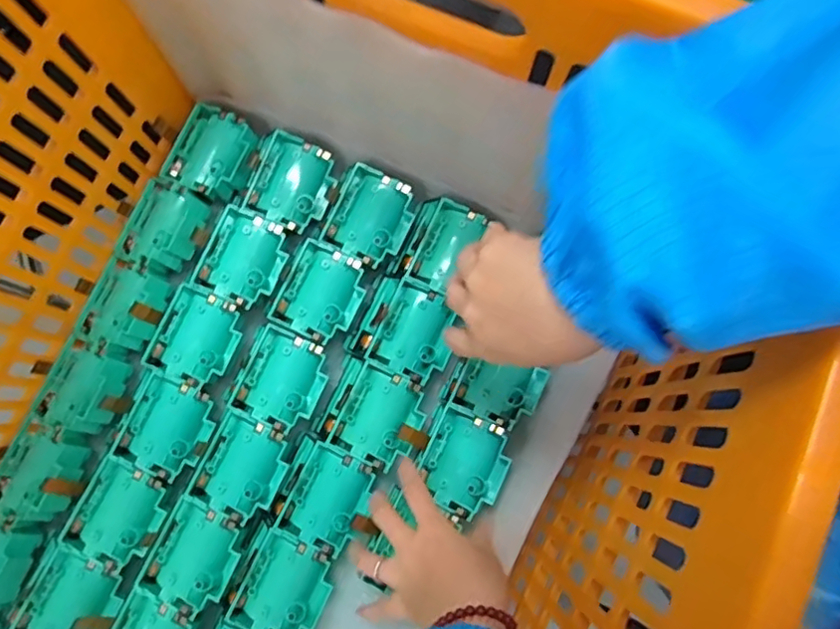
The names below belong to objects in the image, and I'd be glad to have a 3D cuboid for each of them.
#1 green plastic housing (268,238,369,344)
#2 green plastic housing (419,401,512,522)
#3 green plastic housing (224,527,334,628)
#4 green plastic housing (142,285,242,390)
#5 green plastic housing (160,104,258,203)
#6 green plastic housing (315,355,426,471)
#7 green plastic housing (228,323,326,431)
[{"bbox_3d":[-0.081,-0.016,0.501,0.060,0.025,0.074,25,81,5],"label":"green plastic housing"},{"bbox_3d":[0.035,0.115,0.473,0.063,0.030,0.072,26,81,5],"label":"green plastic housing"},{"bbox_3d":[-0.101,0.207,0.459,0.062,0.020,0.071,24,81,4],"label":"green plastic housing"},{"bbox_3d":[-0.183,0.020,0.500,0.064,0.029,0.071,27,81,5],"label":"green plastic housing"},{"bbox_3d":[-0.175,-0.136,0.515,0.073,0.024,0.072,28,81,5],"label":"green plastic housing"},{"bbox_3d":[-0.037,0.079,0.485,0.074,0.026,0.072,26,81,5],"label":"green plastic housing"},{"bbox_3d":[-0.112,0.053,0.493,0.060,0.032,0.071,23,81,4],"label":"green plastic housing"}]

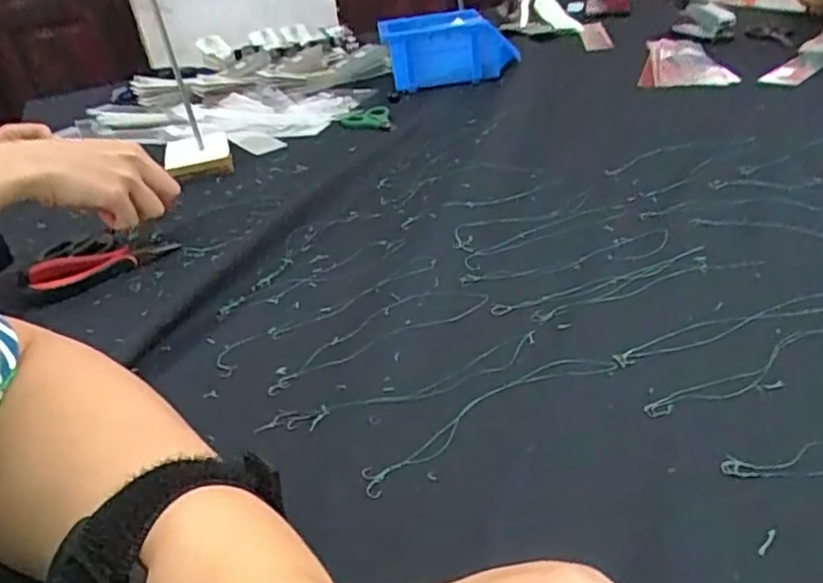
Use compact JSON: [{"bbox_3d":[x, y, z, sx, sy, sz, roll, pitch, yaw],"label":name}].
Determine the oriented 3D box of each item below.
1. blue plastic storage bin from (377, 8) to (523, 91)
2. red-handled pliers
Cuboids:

### Description of the task
All lines from the one containing "#1 green plastic housing (268,238,369,344)" through the end of the entries above must be given again exactly, with every picture omitted.

### Result
#1 green plastic housing (268,238,369,344)
#2 green plastic housing (419,401,512,522)
#3 green plastic housing (224,527,334,628)
#4 green plastic housing (142,285,242,390)
#5 green plastic housing (160,104,258,203)
#6 green plastic housing (315,355,426,471)
#7 green plastic housing (228,323,326,431)
[{"bbox_3d":[-0.081,-0.016,0.501,0.060,0.025,0.074,25,81,5],"label":"green plastic housing"},{"bbox_3d":[0.035,0.115,0.473,0.063,0.030,0.072,26,81,5],"label":"green plastic housing"},{"bbox_3d":[-0.101,0.207,0.459,0.062,0.020,0.071,24,81,4],"label":"green plastic housing"},{"bbox_3d":[-0.183,0.020,0.500,0.064,0.029,0.071,27,81,5],"label":"green plastic housing"},{"bbox_3d":[-0.175,-0.136,0.515,0.073,0.024,0.072,28,81,5],"label":"green plastic housing"},{"bbox_3d":[-0.037,0.079,0.485,0.074,0.026,0.072,26,81,5],"label":"green plastic housing"},{"bbox_3d":[-0.112,0.053,0.493,0.060,0.032,0.071,23,81,4],"label":"green plastic housing"}]

Use compact JSON: [{"bbox_3d":[x, y, z, sx, sy, sz, roll, pitch, yaw],"label":name}].
Determine the oriented 3D box of each item below.
1. blue plastic storage bin from (377, 8) to (523, 91)
2. red-handled pliers
Cuboids:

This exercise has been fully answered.